For the PowerShell newbs (where .NET methods may look a bit scary), try the following (case insensitive) code:
Invoke-WebRequest -Uri "http://icanhazip.com" | Select-Object -ExpandProperty "Content"
The above is the simplest (in my humble opinion) way to obtain one's external/public/WAN IP address via PowerShell (also known as "PoSh").
This technique relies on a helpful website (there are several, in fact) that returns only the public IP address of the connection that you're connecting from.
We use the handy
Invoke-WebRequest cmdlet, which gives us a bunch of info about the website. In this case though, we actually want the raw HTML of the webpage (which happens to be just your public IP address). The
Select-Object cmdlet will allow us to do just that, and discard the rest of the information returned.
Having said that, as the other answerers have highlighted, this approach actually returns, not one, but two lines:
One line containing the IP address, and one line containing white space.
If this causes an issue (for simple requirements, such as printing the IP address to the screen, this is not likely to cause an issue), you will need to delve into the aforementioned .NET method world, ever so slightly.
Again, case insensitive:
( Invoke-WebRequest -Uri "http://icanhazip.com" | Select-Object -ExpandProperty "Content" ).Trim( "" )

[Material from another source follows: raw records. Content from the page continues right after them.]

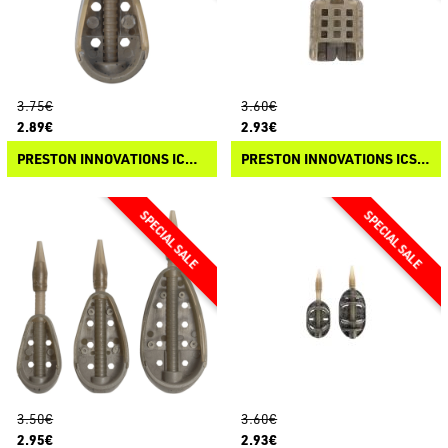
3.75€
3.60€
2.89€
2.93€
PRESTON INNOVATIONS ICM IN-LINE BANJO XR FEEDER
PRESTON INNOVATIONS ICS IN-LINE PELLET FEEDER
3.50€
3.60€
2.95€
2.93€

The Trim() method will "trim" anything matching the characters specified in between the double-quote marks (which are actually optional in this case) from the beginning or the end of the returned data (or string, technically speaking). Being that in this example there is actually nothing between the double-quote marks, PowerShell will interpret this as "white space" and trim anything from the start or end that's considered white space.
The initial pair of brackets is required when using .NET methods with PowerShell cmdlets, and the second pair of brackets is part of the method itself.
This combination of PowerShell cmdlets and .NET method leaves you with just the IP address you seek.